Härteste Kimmich-Grätsche
Den lange Zeit impfunwilligen Nationalkicker Joshua Kimmich vergleicht der Grüne mit Frankreichs Weltklassespieler Kylian Mbappe: „Der ist in die Stadtviertel gegangen und hat gesagt: Lasst euch impfen. Und andere Spieler haben das auch gemacht.“
Cohn-Bendits strenges Urteil über den Deutschen: „Es war nicht sehr klug, wie er sich geäußert hat. Wenn er gesagt hätte: Ich weiß nicht, ich will darüber nicht reden, das wäre o.k. gewesen. Er hat aber zuerst eine Begründung gegeben, und dann musste er zurückrudern.“
„Wobei diese Aussage wiederum sympathisch war“, tröstet Merz. Immerhin!
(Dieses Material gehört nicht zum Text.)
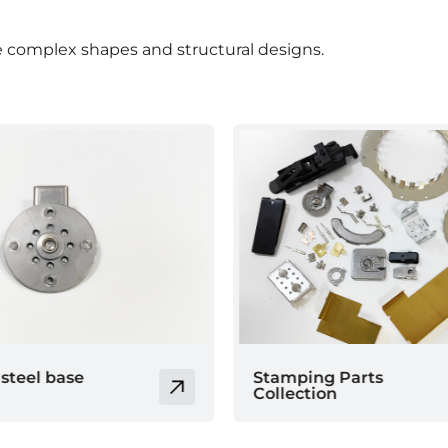
 complex shapes and structural designs.
 Parts
Electrode sheet
n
Verräterischster Versprecher
„Wir erleben gerade eine kleine, sich radikalisierende Gruppe, die gezielt die aktuelle Situation nutzt, um gegen den Staat zu agieren“, warnt Klingbeil dann, „und gegen das Gemeinwohl und den Zusammenhalt in diesem Land zu agieren. Da darf es kein falsches Verständnis von politischer Debatte geben!“
„Im Grunde hat es bei allen großen politischen Entscheidungen Gegenwehr gegeben“, meint Illner dazu, „von Minderwerten.“ Ui! Freud-Alarm! „Von Minderheiten“, verbessert die Talkmasterin eilig.
Knalligste Warnung
„Es wäre ganz gut, wenn diejenigen, die Ärzte sind, sehr sorgfältig wägen, was sie sagen“, mahnt Merz. Denn: „Ich habe gehört, dass Ärzte abraten, sich jetzt impfen zu lassen, Kinder impfen zu lassen.“
Sein Appell an die Mediziner: „Bitte achten Sie auf die Wirkung Ihrer Äußerungen, vor allem, wenn sie öffentlich erfolgen!“
„Warum sollen Ärzte schlauer sein als andere Menschen?“ murrt Cohn-Bendit. Es gebe nun mal Esoteriker und Anhänger der Homöopathie, aber „man kann Krebs nicht heilen mit Lutschbonbons!“
Sein Credo: „In Gefahr und Not bringt der Mittelweg den Tod.“
Spannendstes Finale
„Wir alle gucken auf den morgigen Tag, 14 Uhr“, sagt Illner zum Schluss zu Merz. „Bis heute durften die Mitglieder der CDU entscheiden, wen sie zum künftigen Vorsitzenden haben wollen. Wissen Sie schon was?“
„Wir wissen, dass wir eine sehr hohe Wahlbeteiligung haben“, freut sich der Kandidat. „64 Prozent! Das ist sensationell! Das gibt mir ein gewisses Maß an Zuversicht und Optimismus, dass wir ein gutes Wahlergebnis haben werden…“
Aber: „Wir haben verabredet, dass wir es um viertel vor zwei erfahren, also wenige Minuten, bevor wir an die Presse gehen“, macht Merz klar, „und das ist ein Verfahren, an das wir uns alle halten.“
Und Klingbeil grient: „Wir haben gar keinen Hass. Wir wünschen uns sogar, dass Herr Merz Vorsitzender wird.“ Halleluja!
Fazit
Drastische Demokratie-Stunde ohne feige Fülltexte oder dickfelliges Durchscholzen. Für Freunde öffentlicher Wortkriege, abgefeimter Unterstellungen und fieser Attacken allerdings war dieser letzte Prime-Talk des Jahres eine Show der Kategorie „Boostekuchen“.